Consigne de travail 1: Recopiez à l'identique le passage de l'article sur la fusion des stations de ski qui va de « Économie – Social » à « parc naturel régional. ».
Consigne de travail 2:
Répondez d'après l'article sur la fusion des stations de ski :
(a) Quelle association d'écologistes est à l'origine de la demande adressée au ministère de l'Environnement ?
(b) De quelle commune Jean-Louis Démelin est-il le maire ?
(c) Quel mandat Christian Blanc a-t-il exercé par le passé ?

Extrait du texte:
☆ ☆ ☆ ☆ ☆

Économie – Social

Le projet de fusion des stations de ski des Pyrénées-Orientales abandonné

Par Marion Paquet, France Bleu Roussillon et France Bleu samedi 17 septembre 2016 à 18:40 Mis à jour le samedi 17 septembre 2016 à 9:40

Vue de la Cerdagne
Vue de la Cerdagne © Maxppp - 4 L WORLDPICTURES

La mobilisation contre le projet de fusion des stations aura payé. Les élus abandonnent l'idée de relier entre elles les stations des Angles, de Font-Romeu, Pyrénées 2000, Bolquère et Formiguères.

L'Etat avait pourtant donné son feu vert l'hiver dernier au projet de grand domaine skiable, mais le ministère de l'Environnement a revu sa copie à la demande d'une association d'écologistes, l'association Charles Flahault. Il a estimé que le projet est incompatible avec la charte du parc naturel régional.

Une victoire pour le collectif d'opposition au projet de grand domaine skiable, mené par Christian Blanc : "C'est surtout le retour à la raison, estime l'ancien maire des Angles. Comment des maires et quelques élus ont-ils pu imaginer qu'ils pouvaient s'affranchir des règlements d'un parc naturel. Il faut un développement économique qui intègre la dimension environnementale mais aussi les évolutions climatiques, la stagnation du ski donc il y a une obligation de réfléchir mais pas d'aller dans un projet complètement dépassé, de ski industriel, que même les grandes stations alpines d'aujourd'hui ne poursuivent plus."

Christian Blanc, membre du collectif d'opposition au projet de grand domaine skiable

"100% de notre économie provient de la neige, été comme hiver, parce que si on arrive à bien vivre l'été, c'est parce que l'hiver on travaille, rappelle Jean-Louis Démelin, président de la communauté de communes du Capcir Haut-Conflent et maire de Font-Romeu, qui a cédé à la pression des opposants. Alors si les gens veulent nous empêcher de travailler, on va droit dans le mur."

☆ ☆ ☆ ☆ ☆

Lignes fournies:
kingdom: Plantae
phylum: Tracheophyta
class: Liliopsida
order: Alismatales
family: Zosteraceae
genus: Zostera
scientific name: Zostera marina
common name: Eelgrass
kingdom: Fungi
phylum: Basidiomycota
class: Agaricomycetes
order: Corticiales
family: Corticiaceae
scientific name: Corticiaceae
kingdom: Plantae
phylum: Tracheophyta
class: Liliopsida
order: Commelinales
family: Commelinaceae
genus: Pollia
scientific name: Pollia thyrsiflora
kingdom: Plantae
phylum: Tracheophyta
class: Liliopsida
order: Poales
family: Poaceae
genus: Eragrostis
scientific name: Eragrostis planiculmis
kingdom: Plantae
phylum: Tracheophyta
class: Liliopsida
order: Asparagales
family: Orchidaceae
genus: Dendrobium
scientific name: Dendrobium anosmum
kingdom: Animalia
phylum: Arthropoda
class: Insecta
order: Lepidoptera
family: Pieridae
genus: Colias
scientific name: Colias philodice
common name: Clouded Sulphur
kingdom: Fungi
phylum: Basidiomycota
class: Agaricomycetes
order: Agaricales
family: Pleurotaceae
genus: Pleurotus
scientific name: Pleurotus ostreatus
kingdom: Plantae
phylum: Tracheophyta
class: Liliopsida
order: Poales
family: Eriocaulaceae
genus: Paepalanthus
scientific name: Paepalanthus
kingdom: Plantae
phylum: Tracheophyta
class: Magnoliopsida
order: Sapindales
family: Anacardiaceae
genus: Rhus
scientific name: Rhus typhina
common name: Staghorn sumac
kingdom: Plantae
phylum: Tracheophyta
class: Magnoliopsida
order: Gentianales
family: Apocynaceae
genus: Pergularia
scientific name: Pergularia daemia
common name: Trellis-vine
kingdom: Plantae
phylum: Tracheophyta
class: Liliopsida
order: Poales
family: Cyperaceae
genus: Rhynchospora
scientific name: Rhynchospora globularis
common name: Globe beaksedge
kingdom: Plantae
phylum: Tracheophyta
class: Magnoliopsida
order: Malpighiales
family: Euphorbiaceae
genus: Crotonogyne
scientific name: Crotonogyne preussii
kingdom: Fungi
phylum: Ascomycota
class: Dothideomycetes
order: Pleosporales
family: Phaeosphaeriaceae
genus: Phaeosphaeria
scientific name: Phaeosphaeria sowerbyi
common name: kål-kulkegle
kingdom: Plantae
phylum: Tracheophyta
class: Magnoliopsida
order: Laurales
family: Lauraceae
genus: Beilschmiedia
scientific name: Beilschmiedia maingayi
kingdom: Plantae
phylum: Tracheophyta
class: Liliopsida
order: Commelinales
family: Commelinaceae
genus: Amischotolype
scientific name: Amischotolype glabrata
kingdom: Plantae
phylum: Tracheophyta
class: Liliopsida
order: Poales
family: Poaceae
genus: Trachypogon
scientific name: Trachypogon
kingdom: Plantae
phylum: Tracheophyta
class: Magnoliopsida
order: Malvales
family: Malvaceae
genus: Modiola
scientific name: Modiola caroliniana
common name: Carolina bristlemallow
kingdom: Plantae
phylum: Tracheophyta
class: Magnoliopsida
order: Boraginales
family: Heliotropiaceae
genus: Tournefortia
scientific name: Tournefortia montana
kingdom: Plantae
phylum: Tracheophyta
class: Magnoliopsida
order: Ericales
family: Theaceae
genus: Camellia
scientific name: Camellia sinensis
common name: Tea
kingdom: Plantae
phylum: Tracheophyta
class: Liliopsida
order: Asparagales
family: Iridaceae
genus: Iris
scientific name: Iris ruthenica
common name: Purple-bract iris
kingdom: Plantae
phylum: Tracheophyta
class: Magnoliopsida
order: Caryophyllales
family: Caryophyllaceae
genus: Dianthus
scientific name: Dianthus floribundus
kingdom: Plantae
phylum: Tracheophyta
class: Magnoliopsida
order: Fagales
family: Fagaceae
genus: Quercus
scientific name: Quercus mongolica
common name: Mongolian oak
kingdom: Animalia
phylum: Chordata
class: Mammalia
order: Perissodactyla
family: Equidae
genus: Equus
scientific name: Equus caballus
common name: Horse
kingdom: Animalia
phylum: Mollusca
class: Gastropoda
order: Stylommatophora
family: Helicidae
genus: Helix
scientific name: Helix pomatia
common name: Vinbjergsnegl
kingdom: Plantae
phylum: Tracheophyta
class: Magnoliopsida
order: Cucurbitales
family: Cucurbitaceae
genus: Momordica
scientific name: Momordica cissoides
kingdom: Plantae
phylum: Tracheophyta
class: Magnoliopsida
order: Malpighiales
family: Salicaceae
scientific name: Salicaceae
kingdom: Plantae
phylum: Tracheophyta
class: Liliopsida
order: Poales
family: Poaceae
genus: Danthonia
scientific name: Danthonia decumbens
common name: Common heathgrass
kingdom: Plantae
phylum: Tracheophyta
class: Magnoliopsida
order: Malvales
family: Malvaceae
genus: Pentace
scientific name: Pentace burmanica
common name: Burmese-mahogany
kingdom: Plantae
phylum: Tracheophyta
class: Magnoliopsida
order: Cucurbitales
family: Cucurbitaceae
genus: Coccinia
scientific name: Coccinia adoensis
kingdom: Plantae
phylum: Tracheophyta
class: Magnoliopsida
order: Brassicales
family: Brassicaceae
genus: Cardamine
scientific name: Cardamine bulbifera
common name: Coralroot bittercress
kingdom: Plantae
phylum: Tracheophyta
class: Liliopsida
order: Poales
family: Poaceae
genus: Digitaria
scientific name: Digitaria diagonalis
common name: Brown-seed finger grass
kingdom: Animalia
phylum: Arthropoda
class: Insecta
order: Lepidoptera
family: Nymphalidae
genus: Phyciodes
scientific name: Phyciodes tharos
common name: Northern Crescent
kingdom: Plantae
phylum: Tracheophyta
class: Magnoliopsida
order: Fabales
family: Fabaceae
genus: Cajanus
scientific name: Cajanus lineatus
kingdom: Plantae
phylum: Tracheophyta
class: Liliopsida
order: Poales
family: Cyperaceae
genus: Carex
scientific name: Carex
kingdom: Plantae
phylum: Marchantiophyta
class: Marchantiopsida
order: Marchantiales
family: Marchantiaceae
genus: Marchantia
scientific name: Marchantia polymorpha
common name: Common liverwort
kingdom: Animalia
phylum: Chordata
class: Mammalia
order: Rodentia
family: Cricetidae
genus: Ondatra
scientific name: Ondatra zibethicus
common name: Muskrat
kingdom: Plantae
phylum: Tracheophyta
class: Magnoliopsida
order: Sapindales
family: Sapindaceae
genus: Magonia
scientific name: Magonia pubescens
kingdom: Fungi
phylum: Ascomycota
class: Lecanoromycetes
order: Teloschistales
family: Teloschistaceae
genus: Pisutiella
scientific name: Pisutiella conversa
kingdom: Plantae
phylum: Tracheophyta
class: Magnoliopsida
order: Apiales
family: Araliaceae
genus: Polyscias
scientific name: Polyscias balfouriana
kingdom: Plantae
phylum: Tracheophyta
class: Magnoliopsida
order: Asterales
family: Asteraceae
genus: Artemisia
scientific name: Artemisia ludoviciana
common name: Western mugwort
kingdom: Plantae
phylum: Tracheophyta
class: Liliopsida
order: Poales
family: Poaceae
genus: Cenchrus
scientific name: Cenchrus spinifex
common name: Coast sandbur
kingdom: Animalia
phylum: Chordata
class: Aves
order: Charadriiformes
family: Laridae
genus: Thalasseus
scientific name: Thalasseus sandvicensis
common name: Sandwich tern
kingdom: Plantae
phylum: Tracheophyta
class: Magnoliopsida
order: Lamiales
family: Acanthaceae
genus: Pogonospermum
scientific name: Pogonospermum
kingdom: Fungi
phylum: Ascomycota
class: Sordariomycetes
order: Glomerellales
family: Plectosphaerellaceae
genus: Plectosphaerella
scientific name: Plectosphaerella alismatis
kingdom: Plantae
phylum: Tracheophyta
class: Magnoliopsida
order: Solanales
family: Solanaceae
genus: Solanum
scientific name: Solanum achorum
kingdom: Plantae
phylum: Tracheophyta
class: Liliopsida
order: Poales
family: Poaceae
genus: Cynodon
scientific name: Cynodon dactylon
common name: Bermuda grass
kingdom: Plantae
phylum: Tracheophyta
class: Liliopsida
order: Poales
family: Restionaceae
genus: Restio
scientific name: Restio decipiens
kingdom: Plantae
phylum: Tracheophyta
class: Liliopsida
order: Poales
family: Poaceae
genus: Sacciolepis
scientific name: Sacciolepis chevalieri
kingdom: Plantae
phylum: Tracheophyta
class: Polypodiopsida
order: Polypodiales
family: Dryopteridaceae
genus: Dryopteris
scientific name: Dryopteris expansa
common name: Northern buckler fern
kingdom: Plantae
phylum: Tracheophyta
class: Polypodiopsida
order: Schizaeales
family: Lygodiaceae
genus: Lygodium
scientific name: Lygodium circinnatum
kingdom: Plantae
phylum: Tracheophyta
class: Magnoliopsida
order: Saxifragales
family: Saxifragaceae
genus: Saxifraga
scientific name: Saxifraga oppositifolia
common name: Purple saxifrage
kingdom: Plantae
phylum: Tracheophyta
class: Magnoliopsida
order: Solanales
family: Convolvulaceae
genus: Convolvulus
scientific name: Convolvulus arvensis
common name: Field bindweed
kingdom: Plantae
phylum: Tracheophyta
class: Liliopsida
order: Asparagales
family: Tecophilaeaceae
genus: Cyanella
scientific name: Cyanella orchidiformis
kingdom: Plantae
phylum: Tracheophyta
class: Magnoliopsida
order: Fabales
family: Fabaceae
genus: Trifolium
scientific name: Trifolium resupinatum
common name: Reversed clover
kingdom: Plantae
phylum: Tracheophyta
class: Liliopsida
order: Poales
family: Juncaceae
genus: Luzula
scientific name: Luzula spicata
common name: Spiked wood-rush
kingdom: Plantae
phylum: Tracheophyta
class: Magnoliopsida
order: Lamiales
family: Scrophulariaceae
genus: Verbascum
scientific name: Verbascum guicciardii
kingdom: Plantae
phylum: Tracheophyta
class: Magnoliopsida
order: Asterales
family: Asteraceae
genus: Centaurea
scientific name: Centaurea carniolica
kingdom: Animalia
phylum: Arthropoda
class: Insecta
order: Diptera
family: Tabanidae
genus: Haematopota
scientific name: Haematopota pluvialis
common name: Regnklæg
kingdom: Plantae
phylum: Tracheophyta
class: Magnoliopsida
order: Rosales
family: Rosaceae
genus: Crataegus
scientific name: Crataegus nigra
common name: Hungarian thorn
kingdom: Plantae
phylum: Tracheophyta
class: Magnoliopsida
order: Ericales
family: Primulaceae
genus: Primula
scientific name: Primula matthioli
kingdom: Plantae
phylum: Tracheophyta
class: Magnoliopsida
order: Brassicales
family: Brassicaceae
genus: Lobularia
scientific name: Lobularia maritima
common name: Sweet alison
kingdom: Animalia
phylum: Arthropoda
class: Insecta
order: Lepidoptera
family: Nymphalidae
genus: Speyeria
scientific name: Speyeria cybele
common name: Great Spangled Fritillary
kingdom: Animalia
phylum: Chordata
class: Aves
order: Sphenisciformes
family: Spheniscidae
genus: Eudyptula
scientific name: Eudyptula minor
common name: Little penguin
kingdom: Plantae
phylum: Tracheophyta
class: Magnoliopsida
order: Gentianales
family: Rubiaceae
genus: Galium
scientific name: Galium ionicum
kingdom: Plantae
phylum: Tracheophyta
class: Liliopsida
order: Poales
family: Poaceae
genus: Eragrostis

☆ ☆ ☆ ☆ ☆

Votre réponse 1:
Économie – Social

Le projet de fusion des stations de ski des Pyrénées-Orientales abandonné

Par Marion Paquet, France Bleu Roussillon et France Bleu samedi 17 septembre 2016 à 18:40 Mis à jour le samedi 17 septembre 2016 à 9:40

Vue de la Cerdagne
Vue de la Cerdagne © Maxppp - 4 L WORLDPICTURES

La mobilisation contre le projet de fusion des stations aura payé. Les élus abandonnent l'idée de relier entre elles les stations des Angles, de Font-Romeu, Pyrénées 2000, Bolquère et Formiguères.

L'Etat avait pourtant donné son feu vert l'hiver dernier au projet de grand domaine skiable, mais le ministère de l'Environnement a revu sa copie à la demande d'une association d'écologistes, l'association Charles Flahault. Il a estimé que le projet est incompatible avec la charte du parc naturel régional.

Votre réponse 2:
(a) L'association Charles Flahault.
(b) Font-Romeu.
(c) Il est l'ancien maire des Angles.